What this task involves ->
Below this line are records; write out exactly the lines from the one containing "engineering team through a" through the one containing "General Features", with the pictures left out.

###

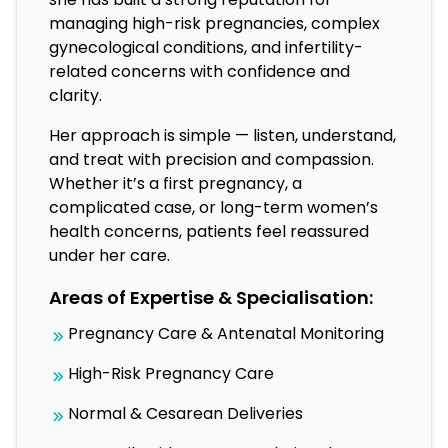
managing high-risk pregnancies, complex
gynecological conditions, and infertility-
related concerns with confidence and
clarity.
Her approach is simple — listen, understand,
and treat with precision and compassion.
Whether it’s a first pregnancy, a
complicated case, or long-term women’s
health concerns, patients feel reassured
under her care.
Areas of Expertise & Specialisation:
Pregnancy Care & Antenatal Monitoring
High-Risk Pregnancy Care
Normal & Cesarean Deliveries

###

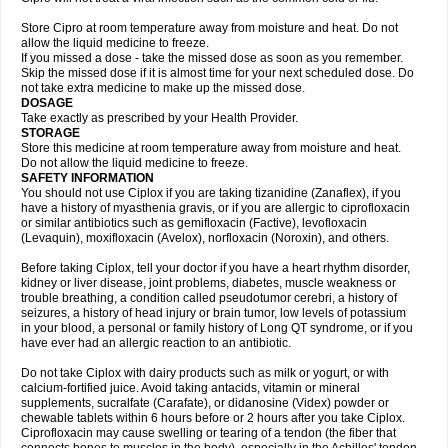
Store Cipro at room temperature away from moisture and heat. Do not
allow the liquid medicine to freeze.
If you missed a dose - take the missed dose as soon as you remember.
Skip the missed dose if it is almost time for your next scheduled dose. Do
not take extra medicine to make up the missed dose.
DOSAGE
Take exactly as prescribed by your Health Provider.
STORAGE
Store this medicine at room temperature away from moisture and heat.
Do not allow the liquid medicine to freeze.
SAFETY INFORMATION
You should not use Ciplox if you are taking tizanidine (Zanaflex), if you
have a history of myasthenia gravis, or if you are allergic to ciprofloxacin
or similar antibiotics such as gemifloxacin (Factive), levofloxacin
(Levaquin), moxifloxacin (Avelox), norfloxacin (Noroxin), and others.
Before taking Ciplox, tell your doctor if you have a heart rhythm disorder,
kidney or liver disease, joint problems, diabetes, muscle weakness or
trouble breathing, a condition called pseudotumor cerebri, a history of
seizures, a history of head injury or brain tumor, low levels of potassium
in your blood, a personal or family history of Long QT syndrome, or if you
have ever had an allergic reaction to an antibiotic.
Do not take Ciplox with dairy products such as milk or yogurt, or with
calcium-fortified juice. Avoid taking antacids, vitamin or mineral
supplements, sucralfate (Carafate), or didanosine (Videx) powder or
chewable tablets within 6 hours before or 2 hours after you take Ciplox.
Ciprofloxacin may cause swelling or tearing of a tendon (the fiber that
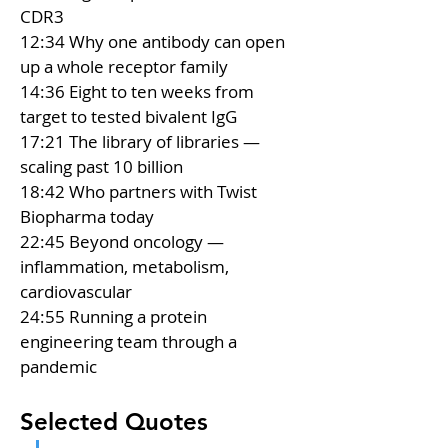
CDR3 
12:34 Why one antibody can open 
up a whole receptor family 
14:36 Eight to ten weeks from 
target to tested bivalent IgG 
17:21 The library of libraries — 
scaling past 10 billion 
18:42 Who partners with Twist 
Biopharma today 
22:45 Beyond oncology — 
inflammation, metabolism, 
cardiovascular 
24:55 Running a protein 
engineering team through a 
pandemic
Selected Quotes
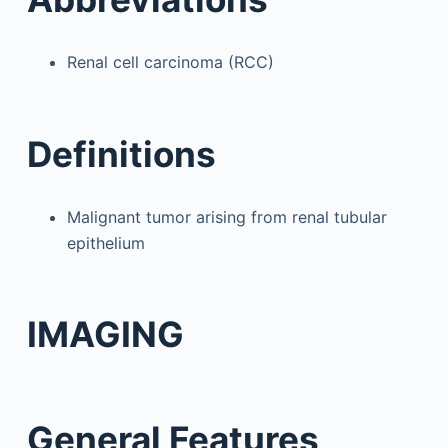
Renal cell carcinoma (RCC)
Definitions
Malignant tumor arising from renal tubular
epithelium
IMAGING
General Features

###

Output ->
engineering team through a 
pandemic
Selected Quotes
Renal cell carcinoma (RCC)
Definitions
Malignant tumor arising from renal tubular
epithelium
IMAGING
General Features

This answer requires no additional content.